Get Blogspot domains from the CommonCrawl. Runs on Heroku.
To set the CommonCrawl indexes (base URLs) to download from, you need to set the index
environment variable with a list of index URLs separated by ,
: Example: http://index.commoncrawl.org/CC-MAIN-2017-43-index,http://index.commoncrawl.org/CC-MAIN-2018-51-index
. A full list of indexes is available at https://index.commoncrawl.org/.
For the Google Drive feature at the end of the script, some authentication files are required:
client_secrets.json
and credentials.txt
client_secrets.json
can be downloaded from the Google API console from a project with the Google Drive enabled. Note that you will likely have to rename the file you download so it can be detected by the script.
credentials.txt
can be generated by running the script locally and accepting the OAuth prompt.
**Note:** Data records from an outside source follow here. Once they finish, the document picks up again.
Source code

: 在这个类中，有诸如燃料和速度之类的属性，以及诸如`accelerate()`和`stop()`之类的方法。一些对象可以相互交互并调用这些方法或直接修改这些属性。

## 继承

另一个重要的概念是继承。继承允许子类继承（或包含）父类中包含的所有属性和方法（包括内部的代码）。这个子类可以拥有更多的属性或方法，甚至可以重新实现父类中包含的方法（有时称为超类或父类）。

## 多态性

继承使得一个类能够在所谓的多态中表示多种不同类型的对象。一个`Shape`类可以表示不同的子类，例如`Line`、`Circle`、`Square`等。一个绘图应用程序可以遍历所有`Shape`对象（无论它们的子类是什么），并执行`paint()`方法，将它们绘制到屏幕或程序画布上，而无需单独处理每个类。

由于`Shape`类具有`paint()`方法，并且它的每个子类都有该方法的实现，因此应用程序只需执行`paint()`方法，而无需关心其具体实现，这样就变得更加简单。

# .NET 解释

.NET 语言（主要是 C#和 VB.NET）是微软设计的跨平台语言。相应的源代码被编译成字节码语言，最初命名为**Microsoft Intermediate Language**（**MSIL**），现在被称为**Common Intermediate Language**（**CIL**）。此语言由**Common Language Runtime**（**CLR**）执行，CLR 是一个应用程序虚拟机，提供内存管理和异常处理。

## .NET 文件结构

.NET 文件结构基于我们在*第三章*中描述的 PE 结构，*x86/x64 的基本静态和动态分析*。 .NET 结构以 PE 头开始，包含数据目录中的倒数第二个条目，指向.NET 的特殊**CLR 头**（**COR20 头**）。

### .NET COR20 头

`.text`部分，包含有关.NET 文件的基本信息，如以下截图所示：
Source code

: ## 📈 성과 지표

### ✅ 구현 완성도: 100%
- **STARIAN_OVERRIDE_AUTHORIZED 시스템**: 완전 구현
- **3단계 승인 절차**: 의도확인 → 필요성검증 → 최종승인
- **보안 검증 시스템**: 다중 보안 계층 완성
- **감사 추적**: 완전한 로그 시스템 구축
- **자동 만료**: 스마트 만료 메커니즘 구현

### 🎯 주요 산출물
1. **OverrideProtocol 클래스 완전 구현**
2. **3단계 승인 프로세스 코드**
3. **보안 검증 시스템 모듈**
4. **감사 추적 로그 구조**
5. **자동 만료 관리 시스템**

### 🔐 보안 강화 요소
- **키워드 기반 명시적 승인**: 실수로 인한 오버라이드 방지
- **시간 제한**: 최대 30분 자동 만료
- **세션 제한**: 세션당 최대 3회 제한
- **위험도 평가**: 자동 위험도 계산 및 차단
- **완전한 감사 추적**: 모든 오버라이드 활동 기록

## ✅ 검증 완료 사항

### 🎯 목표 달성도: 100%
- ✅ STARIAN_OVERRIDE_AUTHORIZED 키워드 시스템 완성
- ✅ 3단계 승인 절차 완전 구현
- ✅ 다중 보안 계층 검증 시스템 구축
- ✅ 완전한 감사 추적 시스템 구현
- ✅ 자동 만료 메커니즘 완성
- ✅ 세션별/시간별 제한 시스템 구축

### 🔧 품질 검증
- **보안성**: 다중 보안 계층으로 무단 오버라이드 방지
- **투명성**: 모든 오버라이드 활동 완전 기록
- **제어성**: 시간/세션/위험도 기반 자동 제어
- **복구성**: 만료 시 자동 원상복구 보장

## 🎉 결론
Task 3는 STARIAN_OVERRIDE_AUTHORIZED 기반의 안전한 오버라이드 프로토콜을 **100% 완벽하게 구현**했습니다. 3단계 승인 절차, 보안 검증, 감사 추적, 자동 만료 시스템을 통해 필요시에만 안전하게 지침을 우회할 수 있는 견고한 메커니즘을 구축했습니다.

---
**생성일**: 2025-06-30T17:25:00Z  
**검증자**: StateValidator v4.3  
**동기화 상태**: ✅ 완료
In addition, you will need to set the heroku-key
environment variable with an API key for Heroku. This is used to scale the dyno formation down to 0
when the script is cleanly finished. It is also used to update the driveid
environment variable on the list API provider server.
You will need to set the logsheetid
environment variable to the ID of a Google Sheet so events can be logged.
You will need to set the memsheetid
environment variable to the ID of a Google Sheet so important variables can be stored during graceful shutdowns/restarts.